The home’s nearly century-old charm welcomes visitors off the street.
The 1907 Echo Park cottage on Lemoyne Street was a mess after decades of neglect. There was wood rot and the back stairs had collapsed. There was no heating or cooling system to speak of. The foundation was made from brick. And then there was the 250-pound bee hive found inside a bathroom wall. While many people would have seen a tear down, developer and house flipper Rudy Dvorak saw potential. After buying the 896-square-foot home a year ago, he launched an extensive renovation that is nearing completion. While many builders might strip a house in such bad shape down to the studs and start over, Dvorak took extra care to preserve as much of the home’s original charm and features even as he nearly doubled its size with a striking new modern addition clad in corrugated metal.

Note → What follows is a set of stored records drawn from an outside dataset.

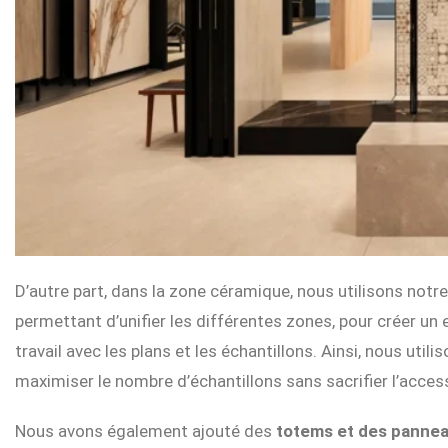
D’autre part, dans la zone céramique, nous utilisons notr
permettant d’unifier les différentes zones, pour créer un e
travail avec les plans et les échantillons. Ainsi, nous util
maximiser le nombre d’échantillons sans sacrifier l’accessi
Nous avons également ajouté des
totems et des pannea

“We fused different periods together,” said Dvorak, who firm, Reinhabit, has renovated homes in Highland Park, Hollywood Hills and other neighborhoods. “I love saving old stuff.”
But Dvorak had no intention of hiding the new in this classic home. The striking addition, which includes a roof top deck and new living spaces, is sheathed in shiny corrugated metal. “We didn’t want to hide the addition,”From the street, however, the 96-year-old home retains its traditional appearance with a welcoming porch, original wood windows and front door, now painted a bright orange.
Inside, the home has been rebuilt but Dvorak managed to salvage the transom windows above the doorways and as reused some of the original wood lath as decorative paneling. On the interior stairway, the treads on the stairs are made from wood salvaged from the outside of the house. Even the custom light fixtures contain old wood from the home. Dvorak also also resused wood flooring, cabients, pedestal sinks and other pieces from other old homes. While the reused items have been cleaned up and repaired, it’s clear that they are old and not some Restoration Hardware recreation. In fact, when it came to the salvaged wood floor, Dvorak’s crew lightly sands down the wood and refinishes its with a stain that lets old paint and stain show through.
It would have been much cheaper to have started from scratch to build a house of the same size, he said. But Dvorak said the results would not have been the same. “The people who buy from us prefer it.”
Salvaged floors have been refinished but still show off their age.
New custom fixtures include pieces of old wood from the home.
Old cabinets get spruced up.
Original wood from the home’s exterior was reused on the interior stairway.
Rudy Dvorak standing in front of the new addition covered in corrugated metal.